What is required —
When you reach the line containing "Strafbarkeit und Strafzumessung. Jeder" in the entries below, begin reproducing lines exactly, and stop once the line containing "Strafzumessung klar formuliert sein." is done.

Data for this task —
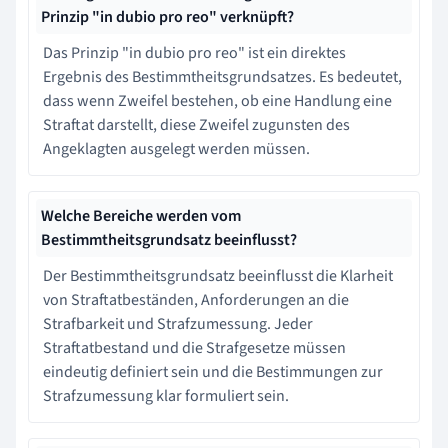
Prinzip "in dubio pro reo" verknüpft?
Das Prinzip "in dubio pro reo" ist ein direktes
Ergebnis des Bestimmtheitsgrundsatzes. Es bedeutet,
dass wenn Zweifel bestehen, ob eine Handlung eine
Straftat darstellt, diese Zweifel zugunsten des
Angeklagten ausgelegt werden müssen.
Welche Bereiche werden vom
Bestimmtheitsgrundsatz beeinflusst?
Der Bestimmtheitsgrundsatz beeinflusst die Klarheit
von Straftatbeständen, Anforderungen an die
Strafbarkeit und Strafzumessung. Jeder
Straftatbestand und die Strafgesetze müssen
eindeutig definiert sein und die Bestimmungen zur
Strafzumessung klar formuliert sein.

---

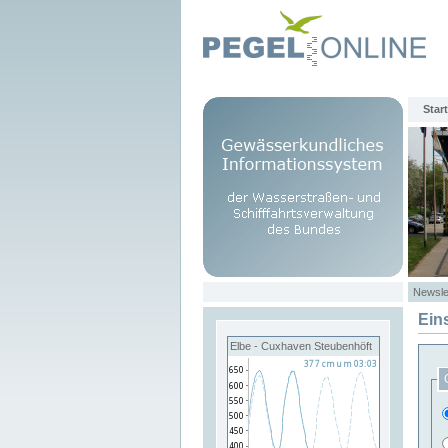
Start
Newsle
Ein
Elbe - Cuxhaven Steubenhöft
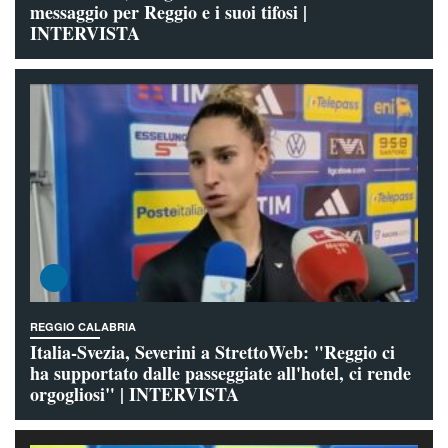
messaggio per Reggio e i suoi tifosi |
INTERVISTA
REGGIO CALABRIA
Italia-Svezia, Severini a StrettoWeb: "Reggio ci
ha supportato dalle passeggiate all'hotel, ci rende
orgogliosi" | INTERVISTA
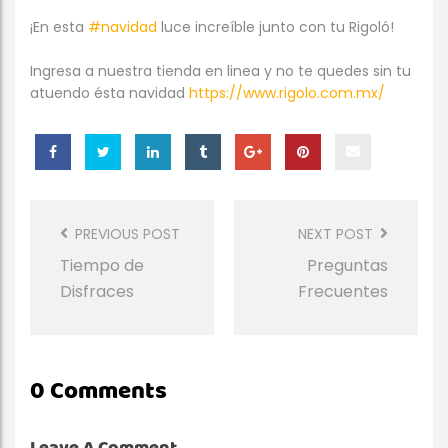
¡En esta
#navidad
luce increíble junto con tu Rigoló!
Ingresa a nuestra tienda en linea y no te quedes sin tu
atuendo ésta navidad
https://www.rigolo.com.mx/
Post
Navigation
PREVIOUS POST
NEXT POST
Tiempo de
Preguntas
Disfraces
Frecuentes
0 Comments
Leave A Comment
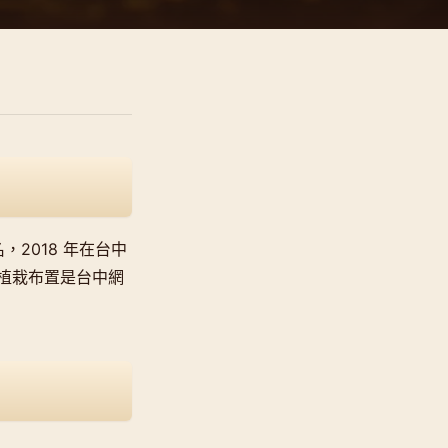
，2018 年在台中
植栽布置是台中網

* * *

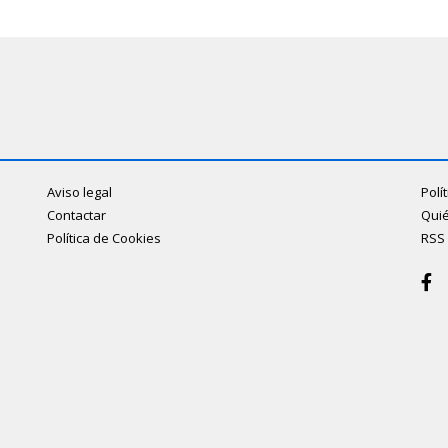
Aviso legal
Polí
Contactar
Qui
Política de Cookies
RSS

Solution for this exercise —
Strafbarkeit und Strafzumessung. Jeder
Straftatbestand und die Strafgesetze müssen
eindeutig definiert sein und die Bestimmungen zur
Strafzumessung klar formuliert sein.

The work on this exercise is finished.